De l’autre, les cadres supérieurs/investisseurs/dirigeants trouvent que tout le monde gagne de plus en plus d’argent et que, eux aussi, ont le droit d’en profiter. Ils estiment qu’ils le méritent, qu’ils travaillent dur et qu’ils doivent s’accorder un meilleur traitement que les autres (voire l’exiger). Enfin, ils ne se considèrent pas comme des privilégiés car ils ont le sentiment que tout le monde voit ses revenus augmenter (par le travail et/ou les largesses de l’État).
Pour bien comprendre, il est important de préciser qui sont les référentiels de cette catégorie : l’entourage direct, les proches, les collègues, les voisins…bref des gens avec le même niveau de vie, quand il n’est pas supérieur. Or, une fois nos besoins primaires assurées, nous entrons dans une logique du désir et de besoins relatifs aux autres. Nous nous habituons assez rapidement à notre nouveau niveau de vie ; avoir plus d’argent a tendance à créer de nouveaux désirs  et nous invite à se comparer à un niveau de référence plus élevé : la classe au dessus. En présence d'inégalités, les individus essaient d'égaliser les niveaux de vie, surpasser ses paires et tenter de se rapprocher de la classe supérieure.
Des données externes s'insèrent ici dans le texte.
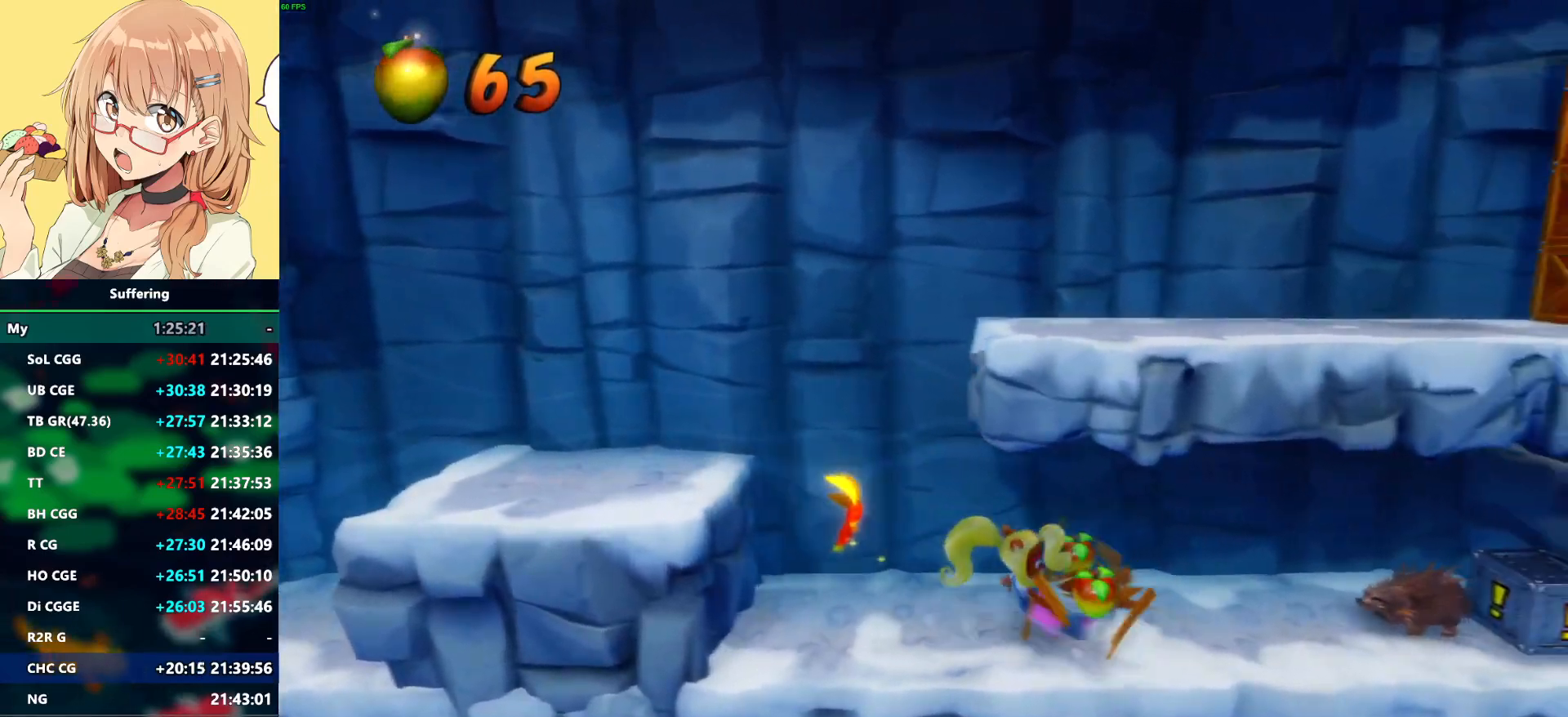
{"buttons": ["DPAD_RIGHT"], "left_stick": "center", "right_stick": "center", "events": [[150, "R1", "up"], [233, "SQUARE", "down"], [383, "SQUARE", "up"]]}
Edit : On peut dire que c'est un sujet d'actualité : le FMI vient de reconnaître que les inégalités pouvaient nuire à la croissance (rapport du FMI ici le 26/02/2014). La conclusion est plutôt éloquente :
"En dehors de considérations éthiques, politiques ou sociales plus largement, l’égalité qui en résulte [note : des politiques publiques de redistribution] semble avoir contribué à une croissance plus rapide et plus durable.
En termes clairs, il ne semble guère établi qu’il existe un «arbitrage fondamental» entre redistribution et croissance. Dans bon nombre de cas, il semble donc improbable qu’il soit justifié de ne rien faire face à des inégalités élevées."